When a dark star, or for that matter any star, falls into a nebula it will keep on soaking up the hydrogen and other matter there, till the nebula is no more. If it was dark, it becomes bright; if it was small, it becomes bigger. As we have seen, nebulas form from supernovas, and collection from the ionic winds from the living stars. It is one grand, never-ending cycle.

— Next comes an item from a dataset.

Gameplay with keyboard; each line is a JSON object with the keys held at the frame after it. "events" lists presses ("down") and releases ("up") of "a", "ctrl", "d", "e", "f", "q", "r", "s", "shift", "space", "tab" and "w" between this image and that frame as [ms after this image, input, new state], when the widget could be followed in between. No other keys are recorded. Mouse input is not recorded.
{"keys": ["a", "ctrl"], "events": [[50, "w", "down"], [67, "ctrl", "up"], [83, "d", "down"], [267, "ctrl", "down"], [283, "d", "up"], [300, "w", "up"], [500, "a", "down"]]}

We now deal with a key issue about stars – certainly the most fundamental issue in our alternative explanation for solar energy and novae and supernovae. It is about discussing for viability, the formation of the hydrogen core for the star, which is the current scientific notion. How is that even possible? We shall examine this with some minuteness in the next section.

Cheers,
Arindam Banerjee
Melbourne 27/10/2020

Explaining nova and supernova with new physics theories – 15
The Cause of the Supernova – 3; The core of stars


The current scientific understanding about the supernova’s impact upon the creation of the stars and planets is that the material ejected from the dying star contains elements heavier than hydrogen, going up to Uranium. These are supposed to be formed from the fusion process underlying the energy of the supernova. The star was composed of hydrogen initially; by the internal fusion processes happening at the core, starting from hydrogen to helium, from helium to heavier elements, ultimately to iron, makes the core fully iron; somehow that iron core collapses due to gravity to form a neutron star or a black hole. The resulting gap in space caused by this sharp collapse releases the gravitational potential energy of the star. In other words, the material on top of the core falls down to the core. With this fall, the gravitational potential energy gets transformed to kinetic energy, with all the outer material bouncing back from the neutron star or black hole. This kinetic energy seeds the fusion process for the hydrogen to helium and from there to all the other elements in the periodic table, creating the stupendous energy from fusion till the level of iron is reached; from there, fusion absorbs energy, but with so much energy around the mutation to elements with higher atomic numbers is possible. All this matter is cast out into space, to form a nebula which is mostly composed of hydrogen.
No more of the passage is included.